__Your task__:
Transcribe the entries exactly; images are not part of the copy.

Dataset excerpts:
------------
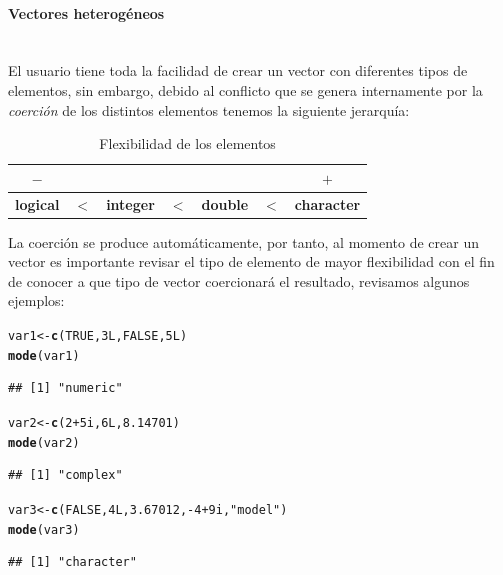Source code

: \documentclass[11pt,a4paper,oneside]{book}\usepackage[]{graphicx}\usepackage[]{color}
\makeatletter
\newcommand{\hlnum}[1]{\textcolor[rgb]{0.686,0.059,0.569}{#1}}%
\newcommand{\hlstr}[1]{\textcolor[rgb]{0.192,0.494,0.8}{#1}}%
\newcommand{\hlopt}[1]{\textcolor[rgb]{0,0,0}{#1}}%
\newcommand{\hlstd}[1]{\textcolor[rgb]{0.345,0.345,0.345}{#1}}%
\newcommand{\hlkwb}[1]{\textcolor[rgb]{0.69,0.353,0.396}{#1}}%
\newcommand{\hlkwd}[1]{\textcolor[rgb]{0.737,0.353,0.396}{\textbf{#1}}}%
\newenvironment{kframe}{%
 \def\at@end@of@kframe{}%
 \ifinner\ifhmode%
  \def\at@end@of@kframe{\end{minipage}}%
  \begin{minipage}{\columnwidth}%
 \fi\fi%
 \def\FrameCommand##1{\hskip\@totalleftmargin \hskip-\fboxsep
 \colorbox{shadecolor}{##1}\hskip-\fboxsep
     \hskip-\linewidth \hskip-\@totalleftmargin \hskip\columnwidth}%
 \MakeFramed {\advance\hsize-\width
   \@totalleftmargin\z@ \linewidth\hsize
   \@setminipage}}%
 {\par\unskip\endMakeFramed%
 \at@end@of@kframe}
\newenvironment{knitrout}{}{} %
\makeatother
\begin{document}
\begin{itemize}
\paragraph{Vectores heterogéneos}
~\\

El usuario tiene toda la facilidad de crear un vector con diferentes tipos de elementos, sin embargo, debido al conflicto que se genera internamente por la \emph{coerción} de los distintos elementos tenemos la siguiente jerarquía:
\begin{table}[H]
\centering
\begin{tabular}{ccccccc} 
$-$ & & & & & & $+$\\ \hline
{\bf logical} & $<$ & {\bf integer} & $<$ & {\bf double} & $<$ & {\bf character} \\ \hline
\end{tabular}
\caption{Flexibilidad de los elementos}
\end{table}

La coerción se produce automáticamente, por tanto, al momento de crear un vector es importante revisar el tipo de elemento de mayor flexibilidad con el fin de conocer a que tipo de vector coercionará el resultado, revisamos algunos ejemplos:
\begin{knitrout}
\color{fgcolor}\begin{kframe}
\begin{alltt}
\hlstd{var1} \hlkwb{<-} \hlkwd{c}\hlstd{(}\hlnum{TRUE}\hlstd{,} \hlnum{3L}\hlstd{,} \hlnum{FALSE}\hlstd{,} \hlnum{5L}\hlstd{)}
\hlkwd{mode}\hlstd{(var1)}
\end{alltt}
\begin{verbatim}
## [1] "numeric"
\end{verbatim}
\begin{alltt}
\hlstd{var2} \hlkwb{<-} \hlkwd{c}\hlstd{(}\hlnum{2}\hlopt{+}\hlnum{5i}\hlstd{,} \hlnum{6L}\hlstd{,} \hlnum{8.14701}\hlstd{)}
\hlkwd{mode}\hlstd{(var2)}
\end{alltt}
\begin{verbatim}
## [1] "complex"
\end{verbatim}
\begin{alltt}
\hlstd{var3} \hlkwb{<-} \hlkwd{c}\hlstd{(}\hlnum{FALSE}\hlstd{,} \hlnum{4L}\hlstd{,} \hlnum{3.67012}\hlstd{,} \hlopt{-}\hlnum{4}\hlopt{+}\hlnum{9i}\hlstd{,} \hlstr{"model"}\hlstd{)}
\hlkwd{mode}\hlstd{(var3)}
\end{alltt}
\begin{verbatim}
## [1] "character"
\end{verbatim}
\end{kframe}
\end{knitrout}


\end{itemize}
\end{document}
------------
__Answer area__:
Source code

: \documentclass[11pt,a4paper,oneside]{book}\usepackage[]{graphicx}\usepackage[]{color}
\makeatletter
\newcommand{\hlnum}[1]{\textcolor[rgb]{0.686,0.059,0.569}{#1}}%
\newcommand{\hlstr}[1]{\textcolor[rgb]{0.192,0.494,0.8}{#1}}%
\newcommand{\hlopt}[1]{\textcolor[rgb]{0,0,0}{#1}}%
\newcommand{\hlstd}[1]{\textcolor[rgb]{0.345,0.345,0.345}{#1}}%
\newcommand{\hlkwb}[1]{\textcolor[rgb]{0.69,0.353,0.396}{#1}}%
\newcommand{\hlkwd}[1]{\textcolor[rgb]{0.737,0.353,0.396}{\textbf{#1}}}%
\newenvironment{kframe}{%
 \def\at@end@of@kframe{}%
 \ifinner\ifhmode%
  \def\at@end@of@kframe{\end{minipage}}%
  \begin{minipage}{\columnwidth}%
 \fi\fi%
 \def\FrameCommand##1{\hskip\@totalleftmargin \hskip-\fboxsep
 \colorbox{shadecolor}{##1}\hskip-\fboxsep
     \hskip-\linewidth \hskip-\@totalleftmargin \hskip\columnwidth}%
 \MakeFramed {\advance\hsize-\width
   \@totalleftmargin\z@ \linewidth\hsize
   \@setminipage}}%
 {\par\unskip\endMakeFramed%
 \at@end@of@kframe}
\newenvironment{knitrout}{}{} %
\makeatother
\begin{document}
\begin{itemize}
\paragraph{Vectores heterogéneos}
~\\

El usuario tiene toda la facilidad de crear un vector con diferentes tipos de elementos, sin embargo, debido al conflicto que se genera internamente por la \emph{coerción} de los distintos elementos tenemos la siguiente jerarquía:
\begin{table}[H]
\centering
\begin{tabular}{ccccccc} 
$-$ & & & & & & $+$\\ \hline
{\bf logical} & $<$ & {\bf integer} & $<$ & {\bf double} & $<$ & {\bf character} \\ \hline
\end{tabular}
\caption{Flexibilidad de los elementos}
\end{table}

La coerción se produce automáticamente, por tanto, al momento de crear un vector es importante revisar el tipo de elemento de mayor flexibilidad con el fin de conocer a que tipo de vector coercionará el resultado, revisamos algunos ejemplos:
\begin{knitrout}
\color{fgcolor}\begin{kframe}
\begin{alltt}
\hlstd{var1} \hlkwb{<-} \hlkwd{c}\hlstd{(}\hlnum{TRUE}\hlstd{,} \hlnum{3L}\hlstd{,} \hlnum{FALSE}\hlstd{,} \hlnum{5L}\hlstd{)}
\hlkwd{mode}\hlstd{(var1)}
\end{alltt}
\begin{verbatim}
## [1] "numeric"
\end{verbatim}
\begin{alltt}
\hlstd{var2} \hlkwb{<-} \hlkwd{c}\hlstd{(}\hlnum{2}\hlopt{+}\hlnum{5i}\hlstd{,} \hlnum{6L}\hlstd{,} \hlnum{8.14701}\hlstd{)}
\hlkwd{mode}\hlstd{(var2)}
\end{alltt}
\begin{verbatim}
## [1] "complex"
\end{verbatim}
\begin{alltt}
\hlstd{var3} \hlkwb{<-} \hlkwd{c}\hlstd{(}\hlnum{FALSE}\hlstd{,} \hlnum{4L}\hlstd{,} \hlnum{3.67012}\hlstd{,} \hlopt{-}\hlnum{4}\hlopt{+}\hlnum{9i}\hlstd{,} \hlstr{"model"}\hlstd{)}
\hlkwd{mode}\hlstd{(var3)}
\end{alltt}
\begin{verbatim}
## [1] "character"
\end{verbatim}
\end{kframe}
\end{knitrout}


\end{itemize}
\end{document}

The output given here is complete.